Roots are our silent companions, working in darkness underneath the ground turning our mother’s body into food so we can all eat. The strength and medicine they carry is incomparable, they can anchor themselves where they need to, on the side of a cliff, in the muddy depths of a swamp or in the cracks of a sidewalk. Roots always find a way to make life happen.
Sarsaparilla was first, her long roots weaving back and forth just below the surface of the earth and although we didn’t have to dig deep we still had to work hard to follow her trail that spread in multiple directions.

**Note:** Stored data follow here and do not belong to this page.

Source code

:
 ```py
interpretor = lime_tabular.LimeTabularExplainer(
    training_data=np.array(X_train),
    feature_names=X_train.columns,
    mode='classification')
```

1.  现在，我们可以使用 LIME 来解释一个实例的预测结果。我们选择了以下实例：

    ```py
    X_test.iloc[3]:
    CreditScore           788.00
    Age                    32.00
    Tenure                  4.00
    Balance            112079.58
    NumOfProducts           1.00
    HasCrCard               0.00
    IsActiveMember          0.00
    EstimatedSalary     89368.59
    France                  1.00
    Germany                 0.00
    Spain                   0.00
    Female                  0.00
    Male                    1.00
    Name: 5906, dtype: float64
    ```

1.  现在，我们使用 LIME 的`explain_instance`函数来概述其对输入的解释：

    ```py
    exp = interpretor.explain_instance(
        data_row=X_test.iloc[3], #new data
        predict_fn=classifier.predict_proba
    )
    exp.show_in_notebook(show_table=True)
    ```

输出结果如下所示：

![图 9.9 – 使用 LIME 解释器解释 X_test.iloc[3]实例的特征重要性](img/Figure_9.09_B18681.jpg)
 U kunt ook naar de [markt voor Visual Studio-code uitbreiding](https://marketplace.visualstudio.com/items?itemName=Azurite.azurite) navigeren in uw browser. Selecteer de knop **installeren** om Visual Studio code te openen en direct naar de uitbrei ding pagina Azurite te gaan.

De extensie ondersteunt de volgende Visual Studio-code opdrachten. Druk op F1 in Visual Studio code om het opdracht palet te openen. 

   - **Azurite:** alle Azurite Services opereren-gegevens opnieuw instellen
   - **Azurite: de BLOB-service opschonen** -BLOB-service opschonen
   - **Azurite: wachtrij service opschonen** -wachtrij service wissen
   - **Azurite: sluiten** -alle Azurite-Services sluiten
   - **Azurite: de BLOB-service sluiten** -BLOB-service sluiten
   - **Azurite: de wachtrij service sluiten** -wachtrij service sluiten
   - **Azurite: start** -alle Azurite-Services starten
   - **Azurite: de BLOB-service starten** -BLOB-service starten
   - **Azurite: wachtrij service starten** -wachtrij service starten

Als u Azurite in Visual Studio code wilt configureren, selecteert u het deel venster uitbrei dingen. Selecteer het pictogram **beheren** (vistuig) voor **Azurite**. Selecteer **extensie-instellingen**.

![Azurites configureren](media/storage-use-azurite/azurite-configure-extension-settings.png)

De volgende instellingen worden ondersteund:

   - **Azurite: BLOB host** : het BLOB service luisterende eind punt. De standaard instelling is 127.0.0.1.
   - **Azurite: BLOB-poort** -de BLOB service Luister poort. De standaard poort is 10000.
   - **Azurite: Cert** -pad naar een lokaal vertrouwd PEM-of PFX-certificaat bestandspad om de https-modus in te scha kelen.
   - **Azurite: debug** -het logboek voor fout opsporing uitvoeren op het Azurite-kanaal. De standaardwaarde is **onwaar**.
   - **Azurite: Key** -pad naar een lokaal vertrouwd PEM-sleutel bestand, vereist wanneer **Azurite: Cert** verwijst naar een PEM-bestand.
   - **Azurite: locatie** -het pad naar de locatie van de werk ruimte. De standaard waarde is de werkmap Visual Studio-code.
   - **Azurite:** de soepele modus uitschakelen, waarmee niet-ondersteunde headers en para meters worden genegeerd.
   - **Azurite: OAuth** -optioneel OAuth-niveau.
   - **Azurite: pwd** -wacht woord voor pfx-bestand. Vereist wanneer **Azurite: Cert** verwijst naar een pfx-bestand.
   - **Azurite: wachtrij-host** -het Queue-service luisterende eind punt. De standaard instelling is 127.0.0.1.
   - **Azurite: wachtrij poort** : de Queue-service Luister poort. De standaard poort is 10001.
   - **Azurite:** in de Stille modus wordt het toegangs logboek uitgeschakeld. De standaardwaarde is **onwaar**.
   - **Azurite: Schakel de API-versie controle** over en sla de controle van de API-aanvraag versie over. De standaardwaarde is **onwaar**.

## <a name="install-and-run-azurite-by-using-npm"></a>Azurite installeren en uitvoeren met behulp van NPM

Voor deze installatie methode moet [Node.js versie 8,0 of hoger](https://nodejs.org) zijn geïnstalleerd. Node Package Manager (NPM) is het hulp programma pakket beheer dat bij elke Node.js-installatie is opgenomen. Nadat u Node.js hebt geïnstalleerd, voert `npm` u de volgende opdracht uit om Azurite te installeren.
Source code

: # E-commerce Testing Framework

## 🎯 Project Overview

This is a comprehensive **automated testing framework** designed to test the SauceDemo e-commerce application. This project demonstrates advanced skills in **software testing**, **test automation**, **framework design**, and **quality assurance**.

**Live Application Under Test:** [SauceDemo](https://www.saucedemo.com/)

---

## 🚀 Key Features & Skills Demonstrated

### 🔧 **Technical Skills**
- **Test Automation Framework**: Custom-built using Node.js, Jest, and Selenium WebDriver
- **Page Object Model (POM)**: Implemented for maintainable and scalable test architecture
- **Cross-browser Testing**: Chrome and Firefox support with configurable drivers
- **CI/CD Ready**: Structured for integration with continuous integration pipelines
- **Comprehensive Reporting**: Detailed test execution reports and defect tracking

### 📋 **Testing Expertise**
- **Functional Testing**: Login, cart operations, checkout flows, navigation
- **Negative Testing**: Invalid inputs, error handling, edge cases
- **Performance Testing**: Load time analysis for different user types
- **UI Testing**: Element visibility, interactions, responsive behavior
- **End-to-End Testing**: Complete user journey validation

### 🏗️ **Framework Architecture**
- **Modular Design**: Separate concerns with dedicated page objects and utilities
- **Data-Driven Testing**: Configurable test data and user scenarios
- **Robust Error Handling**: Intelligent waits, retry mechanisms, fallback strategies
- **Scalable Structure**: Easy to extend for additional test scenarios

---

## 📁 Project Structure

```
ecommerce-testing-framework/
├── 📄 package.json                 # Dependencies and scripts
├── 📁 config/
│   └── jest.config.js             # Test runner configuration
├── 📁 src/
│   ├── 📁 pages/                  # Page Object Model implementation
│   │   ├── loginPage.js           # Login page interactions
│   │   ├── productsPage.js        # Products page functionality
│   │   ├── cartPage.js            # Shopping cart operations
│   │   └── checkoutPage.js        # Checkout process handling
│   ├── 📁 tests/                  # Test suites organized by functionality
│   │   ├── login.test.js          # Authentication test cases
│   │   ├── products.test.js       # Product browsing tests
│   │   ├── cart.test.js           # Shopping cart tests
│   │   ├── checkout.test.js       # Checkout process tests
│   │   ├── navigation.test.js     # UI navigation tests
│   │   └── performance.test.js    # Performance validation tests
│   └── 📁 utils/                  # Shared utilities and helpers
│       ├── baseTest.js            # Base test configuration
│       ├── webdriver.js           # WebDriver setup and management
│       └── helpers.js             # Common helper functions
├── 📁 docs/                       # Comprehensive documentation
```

Burdock showed up next, he seems to be the complete opposite of Sarsaparilla with his roots reaching deep into the ground. That digging stick came in very handy as we were elbow deep in the soil trying to reach the end of Burdock’s fibrous roots.
As the day went on we got to see several more plants and their roots. They were already preparing for next year’s growth, all their energy being put to their new shoots. On the surface the forest was looking sleepy but we could not deny the amount of work that was going on in the ground. Just like farmers at harvest time, roots work hard in the fall to prepare for winter.
All roots grow so differently into the earth. Makes you wonder what their jobs really are, they are obviously far more than just food and medicine for us.